**Task item**
In the forum post below, copy word for word the stretch from "I will lose him either" through "sound so fed up.".
═════ Text
I will lose him either way......?

61 replies

busybee123 · 16/04/2004 11:18

I am a city girl born and bred. I moved into the little village my husband was brought up in when we got married. We now have 3 children together. The trouble is, where we live is starting to come between me and my hubby. I hate it here but have kept my mouth shut about it for 6 years now, but its all come to light now and it's come to the point that if I stay here much longer we will end up splitting up because I am so miserable here. However if I move back to the city, hubby won't come with me cos he will hate it cos he is a country bumpkin, so I will lose him anyway. I love him dearly and don't want to be without him but I can't see it ending up any other way. What am I to do? I will be miserable either way. HELP!!

OP posts:
katierocket · 22/04/2004 15:43

on busybee you do sound so fed up.
have you thought about going to the GP?
══════════
═════ Recorded data
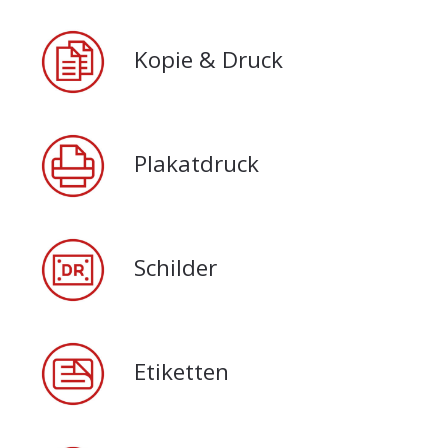
Kopie & Druck
Plakatdruck
Schilder
Etiketten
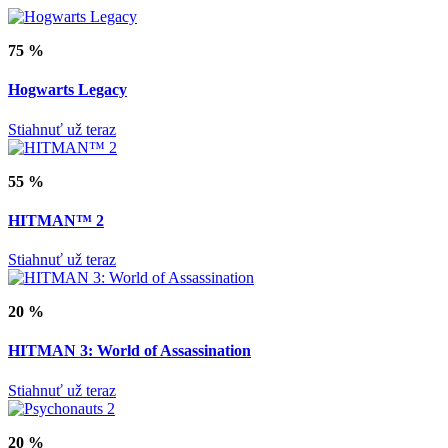
75 %
Hogwarts Legacy
Stiahnuť už teraz
55 %
HITMAN™ 2
Stiahnuť už teraz
20 %
HITMAN 3: World of Assassination
Stiahnuť už teraz
20 %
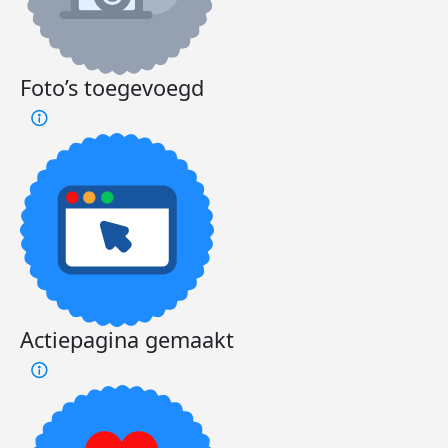
Foto’s toegevoegd
Actiepagina gemaakt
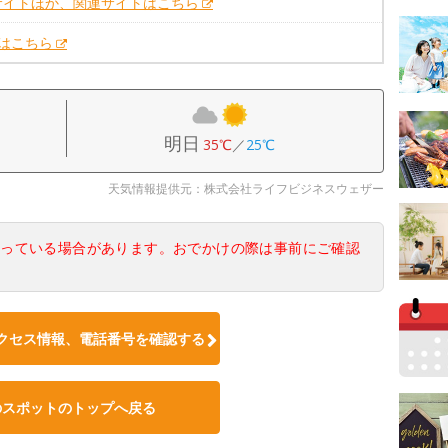
サイトほか、関連サイトはこちら
Xはこちら
明日
35℃
／
25℃
天気情報提供元：株式会社ライフビジネスウェザー
なっている場合があります。おでかけの際は事前にご確認
クセス情報、電話番号を確認する
のスポットのトップへ戻る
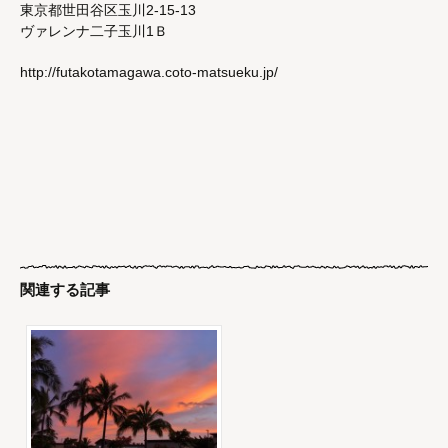
東京都世田谷区玉川2-15-13
ヴァレンナ二子玉川1Ｂ
http://futakotamagawa.coto-matsueku.jp/
関連する記事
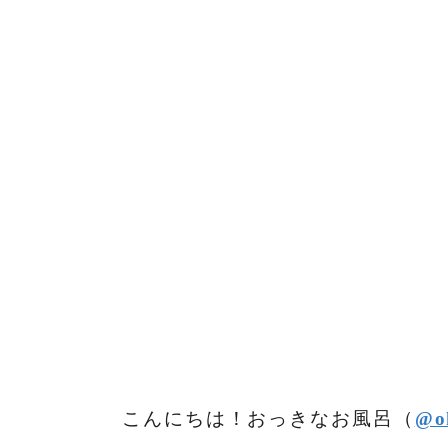
こんにちは！おっきなお風呂（
@o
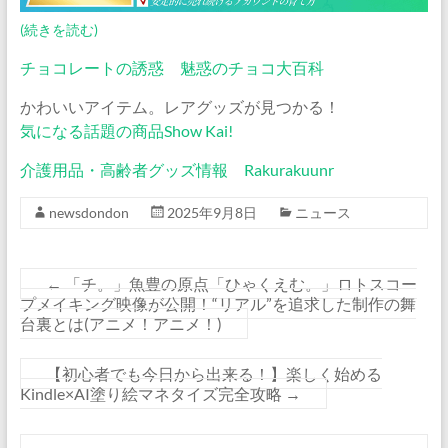
(続きを読む)
チョコレートの誘惑 魅惑のチョコ大百科
かわいいアイテム。レアグッズが見つかる！
気になる話題の商品Show Kai!
介護用品・高齢者グッズ情報 Rakurakuunr
newsdondon
2025年9月8日
ニュース
←
「チ。」魚豊の原点「ひゃくえむ。」ロトスコー
プメイキング映像が公開！“リアル”を追求した制作の舞
台裏とは(アニメ！アニメ！)
【初心者でも今日から出来る！】楽しく始める
Kindle×AI塗り絵マネタイズ完全攻略
→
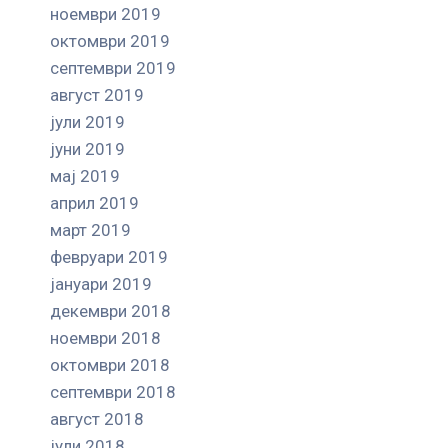
ноември 2019
октомври 2019
септември 2019
август 2019
јули 2019
јуни 2019
мај 2019
април 2019
март 2019
февруари 2019
јануари 2019
декември 2018
ноември 2018
октомври 2018
септември 2018
август 2018
јули 2018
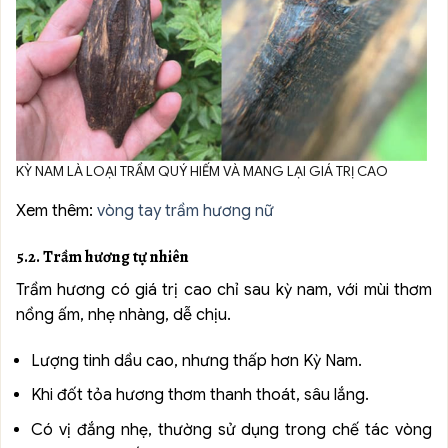
KỲ NAM LÀ LOẠI TRẦM QUÝ HIẾM VÀ MANG LẠI GIÁ TRỊ CAO
Xem thêm:
vòng tay trầm hương nữ
5.2. Trầm hương tự nhiên
Trầm hương có giá trị cao chỉ sau kỳ nam, với mùi thơm
nồng ấm, nhẹ nhàng, dễ chịu.
Lượng tinh dầu cao, nhưng thấp hơn Kỳ Nam.
Khi đốt tỏa hương thơm thanh thoát, sâu lắng.
Có vị đắng nhẹ, thường sử dụng trong chế tác vòng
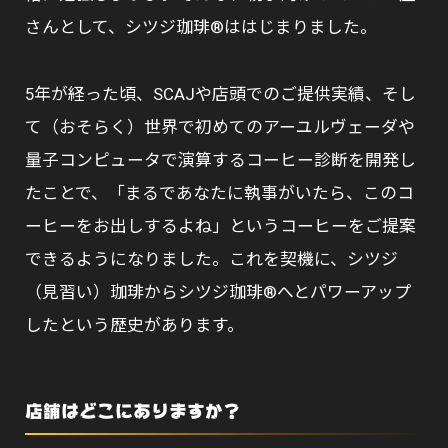
さんとして、シツジ珈琲®ははじまりました。
5年が経った頃、SCAJや店頭でのご提供実績、そし
て（おそらく）世界で初めてのアーユルヴェーダや
量子コンピュータで演算するコーヒー診断を開発し
たことで、「まるであなたに執事がいたら、このコ
ーヒーをお出しするよね」というコーヒーをご提案
できるようになりました。これを契機に、シツジ
（見習い）珈琲からシツジ珈琲®へとパワーアップ
したという歴史があります。
店舗はどこにありますか？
══════════
**Written solution**
I will lose him either way......?

61 replies

busybee123 · 16/04/2004 11:18

I am a city girl born and bred. I moved into the little village my husband was brought up in when we got married. We now have 3 children together. The trouble is, where we live is starting to come between me and my hubby. I hate it here but have kept my mouth shut about it for 6 years now, but its all come to light now and it's come to the point that if I stay here much longer we will end up splitting up because I am so miserable here. However if I move back to the city, hubby won't come with me cos he will hate it cos he is a country bumpkin, so I will lose him anyway. I love him dearly and don't want to be without him but I can't see it ending up any other way. What am I to do? I will be miserable either way. HELP!!

OP posts:
katierocket · 22/04/2004 15:43

on busybee you do sound so fed up.